My relationship with running is one of those teenage romance style ones. Sometimes I love it. I love it so much that it takes over my life in the all consuming way that the first throes of a passionate relationship do. I'll get up early and run for miles and come back and feel awesome. I'll run a race, and everything will just click, my legs will feel full of energy and power and at the end of it I feel like a hero. I will spend all my time running or strength training. 

Then again, sometimes I'll run to the end of my road, want to cry because I just don't want to be wearing Lycra and running and wonder how, just two days previously I felt like I could achieve anything when running  0.5km kills me. These are the days that lead to long periods of inactivity. My Runkeeper is frantic bursts of running interspersed by weeks where it looks like I just vanished. This also leads to me never really achieving my goals. The muscles and power and speed I build up during my intense training is often lost during inactivity and hence I often perform less well that I believe I can. 

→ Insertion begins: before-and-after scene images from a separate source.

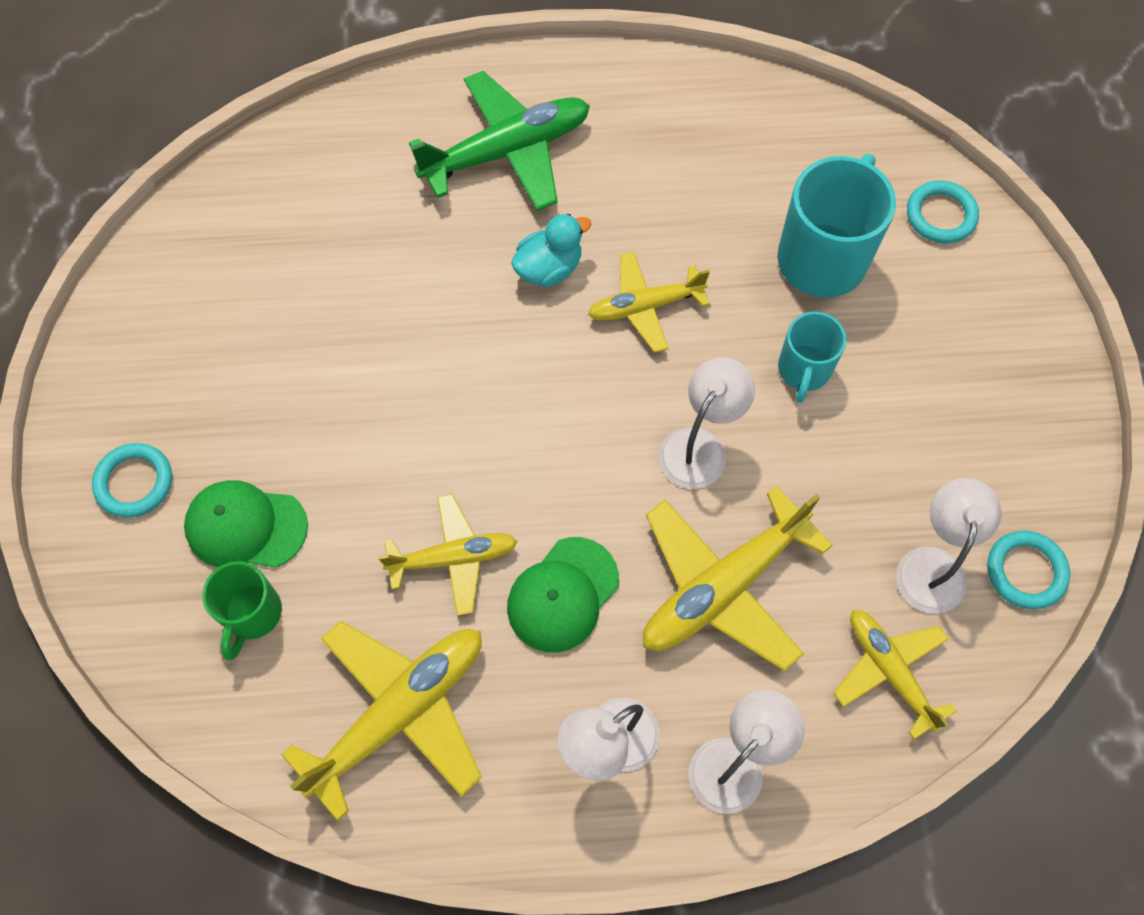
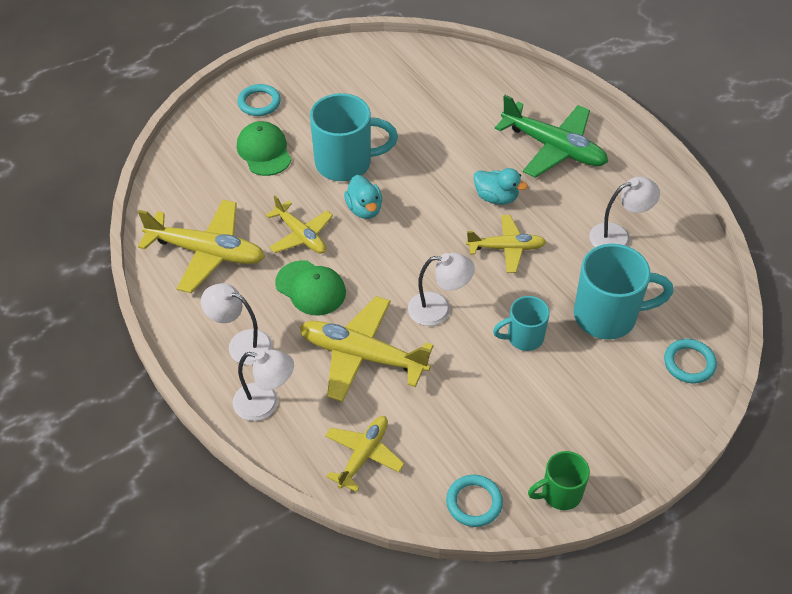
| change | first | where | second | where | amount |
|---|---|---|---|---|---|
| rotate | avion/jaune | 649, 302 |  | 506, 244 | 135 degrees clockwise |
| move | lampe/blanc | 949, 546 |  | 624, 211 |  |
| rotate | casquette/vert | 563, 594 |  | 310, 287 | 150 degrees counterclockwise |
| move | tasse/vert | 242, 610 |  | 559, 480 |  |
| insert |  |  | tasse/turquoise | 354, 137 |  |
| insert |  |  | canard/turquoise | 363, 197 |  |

I've always been like this too. At school I was a reasonably accomplished athlete. I competed in National Cross Country competitions and in National Athletics ones too. I even won a few medals. I regularly ran 5km in 22mins and I barely tried. (As a side point, I know that's big-headed, I do, but I really was reasonably good and naturally talented. Then I discovered alcohol, smoking and boys and the enjoyment of spending Saturday morning earning money, not losing my shoes in muddy fields in deepest Gloucestershire.) 
Anyway, I digress.
 I used to feel like this even then. Some days would be enjoyable, and some days I'd try and convince my mum I was sick so I didn't have to get on a school bus. Once or twice, when it became apparent mid-run that this wasn't my day, I'd feign an injury and drop out.

I often felt like this was quite singular to me. I often spoke to other runners both in my former running life and in this one who tried to sympathise and told me they too just couldn't be arsed. No,no I said it's not lethargy, it's deepest loathing. Oh shush, they said, it's all the same thing. 

Recently however, my eyes have been opened and I have been on runs with other people when they have hit the wall and have played my part in dragging them round, and in turn they have helped me when I have hit that 0.5km WTF barrier and helped me keep going. Even when I've cried and begged them to let me stop. These are the best running partners, who truly get when you're struggling and treat it as normal, not showering you with pity and offering you excuses to turn round and head home.  

It's hard to run when you really can't find your mojo, when failure is slapping you in the face at every turn and when, sometimes the enormity of what you're trying to achieve becomes overwhelming, but good running mates can make a huge difference. One other thing I learnt this week, even a bad run can turn into a great one when you finish it, the sense of achievement is overwhelming.